Cette mini-conversation a lieu entre autres pour naviguer sur le web, papoter avec les amis sur les services de messagerie instantanée, ou encore télécharger des fichiers par FTP. Si le protocole détecte des pertes, dans le cas d'un réseau surchargé, le protocole fait en sorte que les paquets soient renvoyés dans un délai raisonnable tout en ralentissant la cadence pour éviter un embouteillage trop important.
A ma gauche,
UDP. Ce dernier n'inclut aucun système de handshake, résultant en une vitesse accrue, au détriment de l'intégrité des données. On l'utilise dans la VoIP (ou voix sur IP) ou encore dans les jeux vidéo en ligne. En effet, dans ce genre de cas, peu importe si quelques paquets se perdent en chemin, puisque dans des applications comme la VoIP, peu importe si on perd un peu d'infos tant que notre interlocuteur reste intelligible. Il s'agit donc d'une alternative très intéressante pour envoyer beaucoup d'information rapidement, au risque de perdre quelques bricoles en route ; on se débarrasse de tous ces paquets aussi vite que possible.
Jusqu'alors, µTorrent, véritable référence sur laquelle s'appuient tous les clients tiers (Azureus, Deluge, KTorrent et des dizaines d'autres), utilisait TCP. Le trafic du P2P est gigantesque et les FAI ont mis en place des mesures, parfois drastiques pour privilégier le trafic dit prioritaire, comme la navigation Web, évitant que toute la bande passante disponible disparaisse.
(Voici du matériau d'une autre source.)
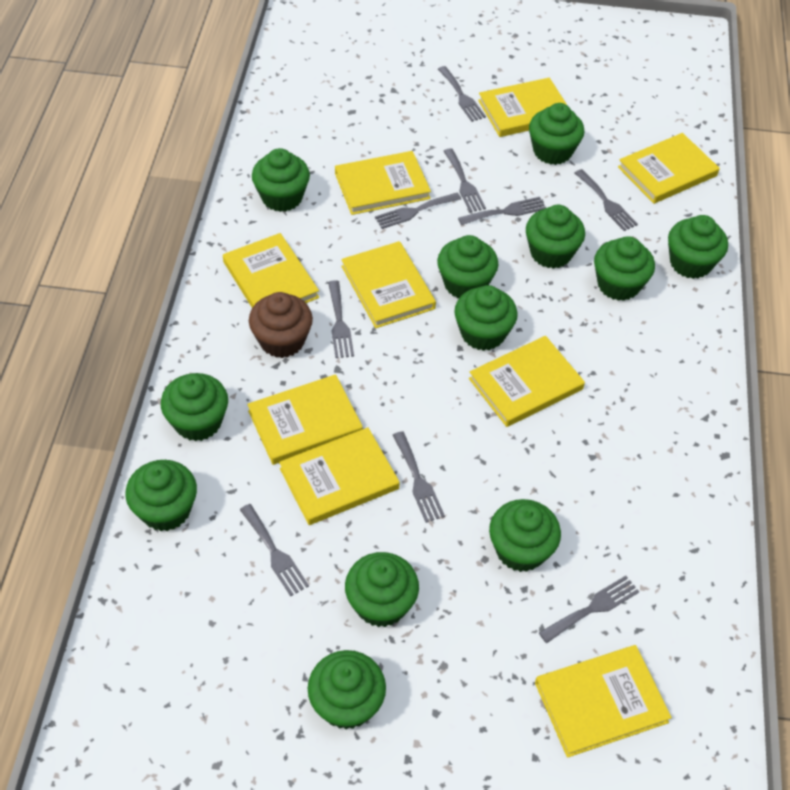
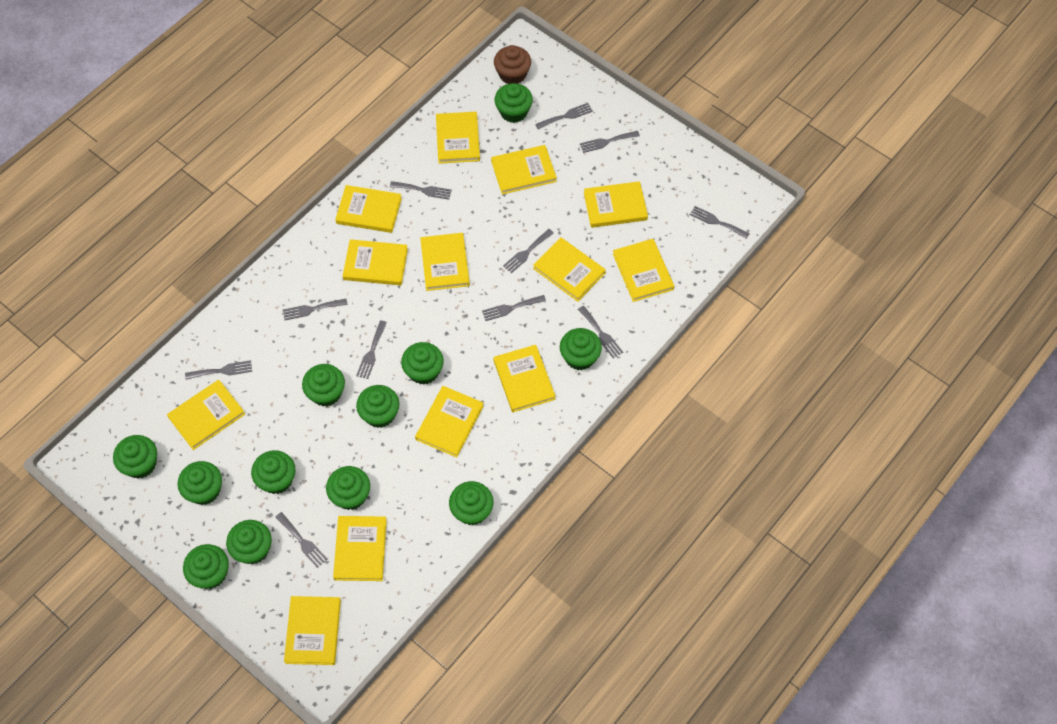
grey fork: 9 -> 11
yellow book: 9 -> 13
Une transition à haut risque
Là où ça coince, c'est qu'une transition vers UDP du trafic bittorrent rendrait impossible de privilégier certains types de trafic sans faire souffrir les amateurs de jeux vidéo et les entreprises qui reposent de plus en plus sur des solutions de VoIP pour leurs communications. En effet, il est techniquement impossible de mettre en place du filtrage sur le contenu sans utiliser des techniques très intrusives. Si encore les FAI disposaient des ressources matérielles pour mettre un place une telle entreprise de scan des données transitant par leurs serveurs, il y a fort à parier que les utilisateurs auraient vite fait de crier à l'atteinte de leur vie privée. Aucune entreprise sérieuse aux données confidentielles n'accepterait un tel contrôle.
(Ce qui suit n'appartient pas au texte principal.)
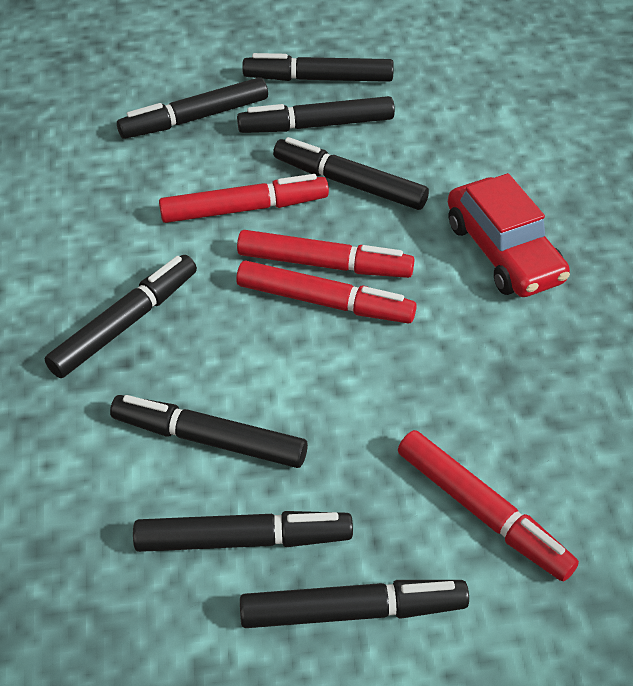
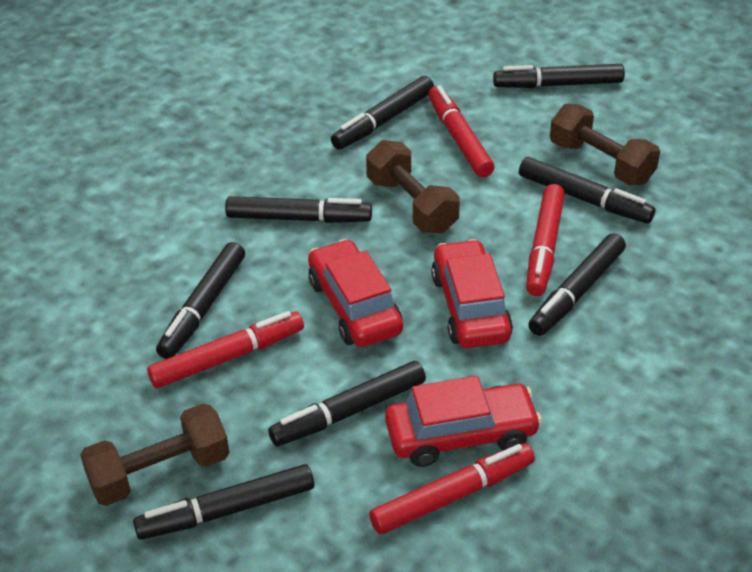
brown dumbbell: 0 -> 3
red car: 1 -> 3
A en juger par les statistiques actuelles du trafic, on estime que la bande passante disponible diminuerait de près de 75 %. Les Fournisseurs pourraient alors se résoudre à mettre en place des quotas de données brutes par utilisateur, avec un coût supplémentaire pour les utilisateurs au trafic entièrement légitime. Le débat fait actuellement rage au sein de la communauté Bittorent, et nombreuses sont les voix qui s'élèvent contre cette mesure qui pourrait mettre le réseau à genoux et perturber le trafic mondial. Les scénarios catastrophes ne manquent pas, comme la décision de rendre illégale la possession d'un client Bittorrent par les différents gouvernements. On n'en est bien sûr pas encore là mais les répercussions envisageables ne laissent pas moins des sueurs froides chez les responsables réseau et les entreprises dont la qualité de la bande passante est primordiale. En effet, payer une fortune son fournisseur ne sert pas à grand-chose si les câbles qui relient les fournisseurs entre eux sont eux-mêmes engorgés.
La nuit dernière, la société Bittorrent, qui édite µTorrent,
a réagi violemment aux accusations du Register en déclarant que la manoeuvre était au contraire là pour mettre en place un contrôle des surcharges réseau plus efficace que ce que TCP a à offrir. Cette déclaration tardive ne semble pas convaincre grand monde.
Conclusion et liens qui vont bien
Les cyniques diront qu'il ne reste plus qu'à espérer que les développeurs sauront faire la part des choses. Quoi qu'il en soit, cela pose la question de la responsabilité des éditeurs de logiciels quant à l'état du réseau résultant de leur utilisation. L'internet actuel repose sur l'idée naïve que tout le monde joue fair-play. Cela n'est pas sans rappeler la faille DNS critique de l'été dernier, elle aussi est le résultat d'un certain laxisme dans la sécurité des fondations du Web. Il sera peut-être nécessaire de revoir toute l'infrastructure.